01:11 Il faut vraiment avoir cette vision du modèle économique qui est derrière,
01:14 et parfois même il y a un modèle idéologique.
01:16 Elon Musk, quand il rachète X Twitter par exemple,
01:20 a une volonté qui est assez affichée,
01:22 de rétablir une forme de démocratie directe,
01:24 c'est-à-dire de casser tous les corps intermédiaires,
01:26 ce qui fabrique l'information, les journalistes, la presse par exemple,
01:30 pour faire quoi ?
01:31 Pour donner une forme de souveraineté du peuple.
01:33 La culture du vide est une dynamique qui est absolument transnationale,
01:37 qui n'est pas spécifique à une société, à une communauté ou à un pays.
01:41 Elle est inhérente au fonctionnement actuel des réseaux sociaux.
01:45 Nous sommes absolument tous exposés en France,
01:47 et dans nos démocraties occidentales, on focalise beaucoup sur les jeunes.
01:51 Mais ce qu'on a observé par exemple pendant le Covid,
01:53 c'est que les théories les plus conspirationnistes ou complotistes
01:56 n'étaient pas tellement, ou pas plus en tout cas, relayées par les jeunes.
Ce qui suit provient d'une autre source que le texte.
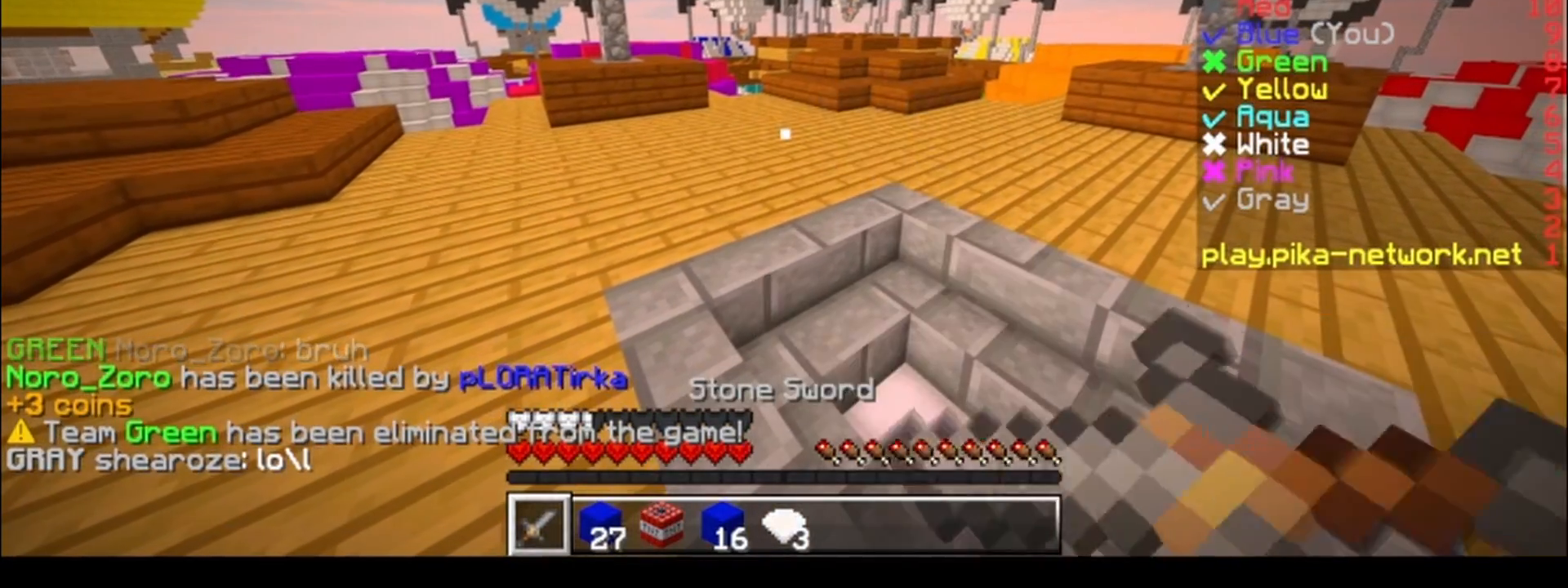
{"keys": ["d"], "events": [[383, "d", "down"]]}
02:00 La culture de vide est extrêmement dangereuse, est un risque en tout cas.
02:04 Elle va poser deux problèmes si je devais les schématiser.
02:07 Une forme de débilisation généralisée,
02:09 et puis ensuite la brutalisation du débat,
02:12 donc du lien, l'agressivité et le fait que ce soit normal,
02:17 que ce soit violent dans l'invectif, dans l'injure, dans l'insulte.
02:20 Non, ce n'est pas normal.
02:22 Il faut que, aussi bien dans la vie réelle que sur nos applications,
02:26 on garde un savoir-être et un savoir-vivre ensemble.
02:29 Et hélas, parce qu'on pense être planqué derrière les écrans, ça se perd.
02:33 Les réseaux sociaux, il ne faut pas simplement les voir désormais
02:36 comme simplement des outils ludiques ou sympas ou égotiques ou pratiques,
02:41 où vous allez juste vous éclater, vous amuser ou passer du temps quand vous vous ennuyez.
02:46 Non, ce n'est pas que ça.
02:47 Ce sont aussi aujourd'hui des espaces d'influence, de manipulation,
02:51 d'ingérence étrangère, de désinformation.
02:55 Et donc, c'est aussi un lieu de conflit entre nations, entre récits, entre narratifs.
03:02 C'est ce qu'on va appeler dans la doctrine militaire les luttes informationnelles.
03:06 Au-delà des guerres conventionnelles, avec des chars, des tanks, des tranchées,
03:10 eh bien, nos cerveaux, nos esprits, nos émotions
03:14 deviennent elles-mêmes matière à manipulation et à déstabilisation des démocraties.
03:21 Et donc, de ce point de vue-là, il faut être très vigilant.
03:24 Et c'est pour ça que je disais, nos cerveaux sont en train de devenir
03:27 les nouveaux champs de bataille du 21e siècle.
03:30 Il ne faut pas que l'on reste, nous tous, simplement matière première de ces gens-là,
03:34 à leur fabriquer de la donnée, mais qu'on soit aussi acteurs et conscients.
03:38 Et donc, ne pas rester étrangers à ça, c'est-à-dire le comprendre, le décortiquer.
03:42 Et donc, en fait, se le réapproprier politiquement,
03:46 comme, non pas simplement consommateur, mais surtout comme citoyen.
03:50 Comprendre, c'est d'abord démystifier.
03:52 Et une fois qu'on a démystifié, il y a toujours ce recul.
03:54 C'est-à-dire que le jour où vous regarderez des vidéos de chats qui pètent,
03:59 vous le ferez, mais en conscience de le faire.